Pero el siñor Quico se reía del miedo de aquellas gentes.
-Arrea, tartanero..., arrea.
Y la tartana siguió adelante, hasta que, de repente, saltaron al camino quince o veinte guardias, una nube de tricornios, con un viejo oficial al frente. Por las ventanillas entraron las bocas de los fusiles apuntando al roder, que permaneció inmóvil y sereno, mientras que las mujeres y los chiquillos se arrojaban chillando al fondo del carruaje.

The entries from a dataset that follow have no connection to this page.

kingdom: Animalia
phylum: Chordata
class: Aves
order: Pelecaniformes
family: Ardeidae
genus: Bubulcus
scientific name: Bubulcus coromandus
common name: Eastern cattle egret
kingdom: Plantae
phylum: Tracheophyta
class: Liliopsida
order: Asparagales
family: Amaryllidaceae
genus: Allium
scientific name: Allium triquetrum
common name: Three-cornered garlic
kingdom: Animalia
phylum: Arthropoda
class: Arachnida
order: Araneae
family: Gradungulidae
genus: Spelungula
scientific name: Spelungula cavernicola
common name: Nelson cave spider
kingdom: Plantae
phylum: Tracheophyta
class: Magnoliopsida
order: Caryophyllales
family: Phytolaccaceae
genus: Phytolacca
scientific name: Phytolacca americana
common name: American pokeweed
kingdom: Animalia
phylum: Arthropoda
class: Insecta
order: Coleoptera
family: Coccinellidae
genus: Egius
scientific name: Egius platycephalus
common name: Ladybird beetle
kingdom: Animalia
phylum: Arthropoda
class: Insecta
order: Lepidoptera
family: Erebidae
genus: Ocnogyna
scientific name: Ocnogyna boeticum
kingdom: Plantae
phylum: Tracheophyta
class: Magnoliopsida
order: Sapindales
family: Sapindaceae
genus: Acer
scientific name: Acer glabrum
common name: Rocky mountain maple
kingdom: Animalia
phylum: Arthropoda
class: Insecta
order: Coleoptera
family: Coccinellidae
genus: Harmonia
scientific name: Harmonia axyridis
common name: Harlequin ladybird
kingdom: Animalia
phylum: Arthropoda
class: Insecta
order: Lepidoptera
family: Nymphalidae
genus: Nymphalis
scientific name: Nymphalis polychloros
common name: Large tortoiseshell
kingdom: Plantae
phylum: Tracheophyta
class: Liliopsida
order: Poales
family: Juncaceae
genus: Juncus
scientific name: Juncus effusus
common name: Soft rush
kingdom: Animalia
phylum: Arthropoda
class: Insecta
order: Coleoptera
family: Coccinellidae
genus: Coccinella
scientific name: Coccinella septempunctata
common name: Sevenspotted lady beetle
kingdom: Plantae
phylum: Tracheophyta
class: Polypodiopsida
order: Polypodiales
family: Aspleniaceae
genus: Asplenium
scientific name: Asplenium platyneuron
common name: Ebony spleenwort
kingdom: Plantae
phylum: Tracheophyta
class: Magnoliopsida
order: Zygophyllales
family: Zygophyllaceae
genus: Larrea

-Bolsón, baja o te matamos -dijo el teniente.
Bajó el roder con su
satélite, y antes de poner pie en tierra ya le habían quitado sus armas. Aún estaba impresionado por la charla de su protector, y no pensó en hacer resistencia, por no imposibilitar su famoso indulto con un nuevo crimen.
Llamó al carnicero, rogándole que corriese al pueblo para avisar a don José. Sería un error, una orden mal dada.
Vio el mocetón cómo se le llevaban a empujones a un naranjal inmediato, y salió corriendo camino abajo por entre aquellas parejas, que cerraban la retirada a la tartana.
No corrió mucho. Montado en su jaco
encontró a uno de los alcaldes que habían estado en la fiesta... ¡Don José!... ¿Dónde está don José?
El rústico sonrió como si adivinara lo ocurrido... Apenas se fue Bolsón, el diputado había salido a escape para Valencia.
Todo lo comprendió el carnicero: la fuga, la sonrisa de aquel tío y la mirada burlona del viejo teniente cuando el roder pensaba en su protector, creyendo ser víctima de una equivocación.